WHAT THIS TASK INVOLVES → Among these records, which lines include "right"? Copy them out.

TASK INPUTS →

⁂

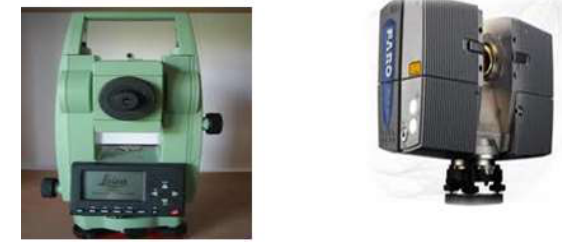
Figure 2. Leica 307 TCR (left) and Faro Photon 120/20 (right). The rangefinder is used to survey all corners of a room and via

⁂

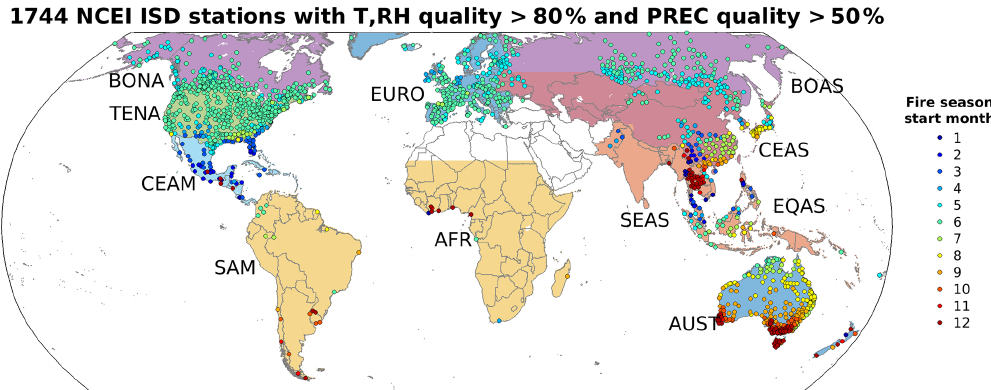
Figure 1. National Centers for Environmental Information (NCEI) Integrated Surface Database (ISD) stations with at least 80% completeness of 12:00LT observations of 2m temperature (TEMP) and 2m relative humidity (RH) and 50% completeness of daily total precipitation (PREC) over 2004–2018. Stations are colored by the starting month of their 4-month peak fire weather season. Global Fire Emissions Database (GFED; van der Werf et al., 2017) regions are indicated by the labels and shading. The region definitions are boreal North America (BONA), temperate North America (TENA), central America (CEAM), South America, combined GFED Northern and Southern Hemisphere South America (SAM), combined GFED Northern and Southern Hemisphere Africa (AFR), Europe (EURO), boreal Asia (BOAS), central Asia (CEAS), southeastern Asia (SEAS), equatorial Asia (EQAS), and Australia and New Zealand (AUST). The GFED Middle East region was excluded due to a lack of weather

⁂

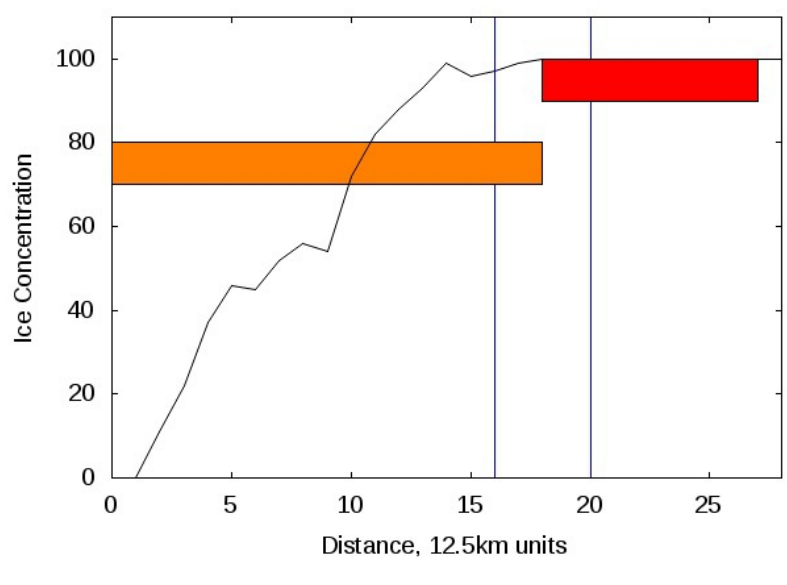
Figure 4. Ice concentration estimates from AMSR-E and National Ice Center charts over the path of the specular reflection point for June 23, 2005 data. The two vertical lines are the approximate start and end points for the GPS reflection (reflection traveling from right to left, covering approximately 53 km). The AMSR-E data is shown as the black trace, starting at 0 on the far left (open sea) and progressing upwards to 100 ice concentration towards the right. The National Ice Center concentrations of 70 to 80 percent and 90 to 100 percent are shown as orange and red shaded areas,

⁂

COMPLETED EXERCISE →
Figure 2. Leica 307 TCR (left) and Faro Photon 120/20 (right). The rangefinder is used to survey all corners of a room and via
Figure 4. Ice concentration estimates from AMSR-E and National Ice Center charts over the path of the specular reflection point for June 23, 2005 data. The two vertical lines are the approximate start and end points for the GPS reflection (reflection traveling from right to left, covering approximately 53 km). The AMSR-E data is shown as the black trace, starting at 0 on the far left (open sea) and progressing upwards to 100 ice concentration towards the right. The National Ice Center concentrations of 70 to 80 percent and 90 to 100 percent are shown as orange and red shaded areas,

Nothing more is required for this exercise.